Reproduce, please, only the lines from the first line below to the line containing "בניית רשימת רצונות היא צעד", inclusive.
■ ■ ■ ■ ■ ■ ■
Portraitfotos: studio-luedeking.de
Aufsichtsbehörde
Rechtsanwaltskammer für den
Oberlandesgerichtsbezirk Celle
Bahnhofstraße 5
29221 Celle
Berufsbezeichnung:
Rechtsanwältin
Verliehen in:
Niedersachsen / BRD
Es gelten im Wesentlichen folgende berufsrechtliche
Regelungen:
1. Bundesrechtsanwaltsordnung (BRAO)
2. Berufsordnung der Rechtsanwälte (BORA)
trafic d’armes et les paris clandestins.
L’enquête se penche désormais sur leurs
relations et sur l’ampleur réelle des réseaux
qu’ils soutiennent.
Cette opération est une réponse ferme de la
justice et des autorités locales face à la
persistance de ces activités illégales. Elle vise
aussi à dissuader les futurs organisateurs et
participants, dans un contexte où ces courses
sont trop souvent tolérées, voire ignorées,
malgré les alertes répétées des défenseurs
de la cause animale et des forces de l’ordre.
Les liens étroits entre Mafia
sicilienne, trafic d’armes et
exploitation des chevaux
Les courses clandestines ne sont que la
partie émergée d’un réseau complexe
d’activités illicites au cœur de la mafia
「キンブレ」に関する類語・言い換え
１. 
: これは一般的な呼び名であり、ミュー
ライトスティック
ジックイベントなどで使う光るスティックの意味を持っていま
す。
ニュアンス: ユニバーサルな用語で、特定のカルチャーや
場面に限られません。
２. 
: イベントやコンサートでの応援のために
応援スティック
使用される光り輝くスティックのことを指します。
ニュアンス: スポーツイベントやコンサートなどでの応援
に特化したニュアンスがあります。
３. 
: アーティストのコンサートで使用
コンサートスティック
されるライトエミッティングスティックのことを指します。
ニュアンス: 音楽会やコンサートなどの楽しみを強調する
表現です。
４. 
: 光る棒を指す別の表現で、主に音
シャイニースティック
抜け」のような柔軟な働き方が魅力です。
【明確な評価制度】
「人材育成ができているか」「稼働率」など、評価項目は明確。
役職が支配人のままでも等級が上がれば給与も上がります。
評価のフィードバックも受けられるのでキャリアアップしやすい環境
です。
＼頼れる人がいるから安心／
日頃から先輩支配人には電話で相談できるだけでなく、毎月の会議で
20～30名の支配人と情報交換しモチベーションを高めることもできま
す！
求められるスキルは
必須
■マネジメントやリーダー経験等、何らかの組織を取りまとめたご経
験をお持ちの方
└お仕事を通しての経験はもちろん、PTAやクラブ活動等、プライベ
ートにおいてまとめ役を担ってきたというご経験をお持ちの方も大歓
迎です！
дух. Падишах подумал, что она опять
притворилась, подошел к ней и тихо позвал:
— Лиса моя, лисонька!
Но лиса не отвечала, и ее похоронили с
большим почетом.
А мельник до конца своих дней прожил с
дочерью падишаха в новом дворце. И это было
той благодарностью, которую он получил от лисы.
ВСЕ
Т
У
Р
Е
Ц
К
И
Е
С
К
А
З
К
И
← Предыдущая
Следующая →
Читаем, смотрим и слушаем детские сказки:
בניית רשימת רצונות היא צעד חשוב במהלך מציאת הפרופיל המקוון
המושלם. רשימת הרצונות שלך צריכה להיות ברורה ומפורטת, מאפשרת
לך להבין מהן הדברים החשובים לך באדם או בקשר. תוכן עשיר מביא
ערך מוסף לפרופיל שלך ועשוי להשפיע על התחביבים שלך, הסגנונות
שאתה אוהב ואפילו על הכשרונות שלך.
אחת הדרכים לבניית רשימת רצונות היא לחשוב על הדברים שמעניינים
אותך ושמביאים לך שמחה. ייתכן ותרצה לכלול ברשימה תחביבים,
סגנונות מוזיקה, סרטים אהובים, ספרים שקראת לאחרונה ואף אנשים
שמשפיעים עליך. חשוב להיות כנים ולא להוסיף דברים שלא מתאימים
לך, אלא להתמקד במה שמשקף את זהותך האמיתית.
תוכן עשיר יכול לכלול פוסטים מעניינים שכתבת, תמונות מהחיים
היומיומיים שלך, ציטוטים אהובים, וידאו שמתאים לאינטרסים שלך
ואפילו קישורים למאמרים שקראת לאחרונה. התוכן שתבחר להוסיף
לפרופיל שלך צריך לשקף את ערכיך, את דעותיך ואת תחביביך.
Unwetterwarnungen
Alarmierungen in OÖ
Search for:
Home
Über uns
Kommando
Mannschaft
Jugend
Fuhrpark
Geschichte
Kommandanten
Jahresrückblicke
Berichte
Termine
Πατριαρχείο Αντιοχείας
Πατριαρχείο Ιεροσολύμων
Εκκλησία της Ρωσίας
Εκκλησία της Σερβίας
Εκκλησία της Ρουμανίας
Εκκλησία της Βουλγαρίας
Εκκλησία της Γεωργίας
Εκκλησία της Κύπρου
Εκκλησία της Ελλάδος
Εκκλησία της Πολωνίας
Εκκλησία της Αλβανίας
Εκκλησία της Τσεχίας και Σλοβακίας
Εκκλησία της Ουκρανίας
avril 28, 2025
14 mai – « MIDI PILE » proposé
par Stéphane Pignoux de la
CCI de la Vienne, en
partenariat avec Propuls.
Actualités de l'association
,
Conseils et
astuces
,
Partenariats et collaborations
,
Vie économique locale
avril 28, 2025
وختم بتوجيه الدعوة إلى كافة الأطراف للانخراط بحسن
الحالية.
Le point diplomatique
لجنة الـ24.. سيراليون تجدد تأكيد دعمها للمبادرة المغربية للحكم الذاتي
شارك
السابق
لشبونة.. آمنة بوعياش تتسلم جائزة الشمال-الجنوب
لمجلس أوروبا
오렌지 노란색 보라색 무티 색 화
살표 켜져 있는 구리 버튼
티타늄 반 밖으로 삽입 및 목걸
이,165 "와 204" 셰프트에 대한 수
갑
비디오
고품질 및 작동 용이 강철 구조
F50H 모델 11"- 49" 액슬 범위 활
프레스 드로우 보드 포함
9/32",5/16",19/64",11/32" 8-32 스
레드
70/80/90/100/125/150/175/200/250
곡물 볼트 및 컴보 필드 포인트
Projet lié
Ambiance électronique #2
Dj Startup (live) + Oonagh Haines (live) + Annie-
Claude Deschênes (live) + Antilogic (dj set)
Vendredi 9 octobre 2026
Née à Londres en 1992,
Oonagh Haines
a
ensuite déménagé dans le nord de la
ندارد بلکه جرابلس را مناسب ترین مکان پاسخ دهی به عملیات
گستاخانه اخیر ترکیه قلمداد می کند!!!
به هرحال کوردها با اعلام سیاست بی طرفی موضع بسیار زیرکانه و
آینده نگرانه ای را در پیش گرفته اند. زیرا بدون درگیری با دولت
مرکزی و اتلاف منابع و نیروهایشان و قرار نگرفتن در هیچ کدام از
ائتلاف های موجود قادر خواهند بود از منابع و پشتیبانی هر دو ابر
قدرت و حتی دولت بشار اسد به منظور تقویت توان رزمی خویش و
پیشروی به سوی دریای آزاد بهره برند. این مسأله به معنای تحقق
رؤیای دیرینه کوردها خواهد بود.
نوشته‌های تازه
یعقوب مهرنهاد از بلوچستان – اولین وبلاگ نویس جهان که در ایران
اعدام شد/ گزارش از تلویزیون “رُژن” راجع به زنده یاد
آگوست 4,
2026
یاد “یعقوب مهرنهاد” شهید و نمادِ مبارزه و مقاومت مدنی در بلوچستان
■ ■ ■ ■ ■ ■ ■
> **SOLUTION**
Portraitfotos: studio-luedeking.de
Aufsichtsbehörde
Rechtsanwaltskammer für den
Oberlandesgerichtsbezirk Celle
Bahnhofstraße 5
29221 Celle
Berufsbezeichnung:
Rechtsanwältin
Verliehen in:
Niedersachsen / BRD
Es gelten im Wesentlichen folgende berufsrechtliche
Regelungen:
1. Bundesrechtsanwaltsordnung (BRAO)
2. Berufsordnung der Rechtsanwälte (BORA)
trafic d’armes et les paris clandestins.
L’enquête se penche désormais sur leurs
relations et sur l’ampleur réelle des réseaux
qu’ils soutiennent.
Cette opération est une réponse ferme de la
justice et des autorités locales face à la
persistance de ces activités illégales. Elle vise
aussi à dissuader les futurs organisateurs et
participants, dans un contexte où ces courses
sont trop souvent tolérées, voire ignorées,
malgré les alertes répétées des défenseurs
de la cause animale et des forces de l’ordre.
Les liens étroits entre Mafia
sicilienne, trafic d’armes et
exploitation des chevaux
Les courses clandestines ne sont que la
partie émergée d’un réseau complexe
d’activités illicites au cœur de la mafia
「キンブレ」に関する類語・言い換え
１. 
: これは一般的な呼び名であり、ミュー
ライトスティック
ジックイベントなどで使う光るスティックの意味を持っていま
す。
ニュアンス: ユニバーサルな用語で、特定のカルチャーや
場面に限られません。
２. 
: イベントやコンサートでの応援のために
応援スティック
使用される光り輝くスティックのことを指します。
ニュアンス: スポーツイベントやコンサートなどでの応援
に特化したニュアンスがあります。
３. 
: アーティストのコンサートで使用
コンサートスティック
されるライトエミッティングスティックのことを指します。
ニュアンス: 音楽会やコンサートなどの楽しみを強調する
表現です。
４. 
: 光る棒を指す別の表現で、主に音
シャイニースティック
抜け」のような柔軟な働き方が魅力です。
【明確な評価制度】
「人材育成ができているか」「稼働率」など、評価項目は明確。
役職が支配人のままでも等級が上がれば給与も上がります。
評価のフィードバックも受けられるのでキャリアアップしやすい環境
です。
＼頼れる人がいるから安心／
日頃から先輩支配人には電話で相談できるだけでなく、毎月の会議で
20～30名の支配人と情報交換しモチベーションを高めることもできま
す！
求められるスキルは
必須
■マネジメントやリーダー経験等、何らかの組織を取りまとめたご経
験をお持ちの方
└お仕事を通しての経験はもちろん、PTAやクラブ活動等、プライベ
ートにおいてまとめ役を担ってきたというご経験をお持ちの方も大歓
迎です！
дух. Падишах подумал, что она опять
притворилась, подошел к ней и тихо позвал:
— Лиса моя, лисонька!
Но лиса не отвечала, и ее похоронили с
большим почетом.
А мельник до конца своих дней прожил с
дочерью падишаха в новом дворце. И это было
той благодарностью, которую он получил от лисы.
ВСЕ
Т
У
Р
Е
Ц
К
И
Е
С
К
А
З
К
И
← Предыдущая
Следующая →
Читаем, смотрим и слушаем детские сказки:
בניית רשימת רצונות היא צעד חשוב במהלך מציאת הפרופיל המקוון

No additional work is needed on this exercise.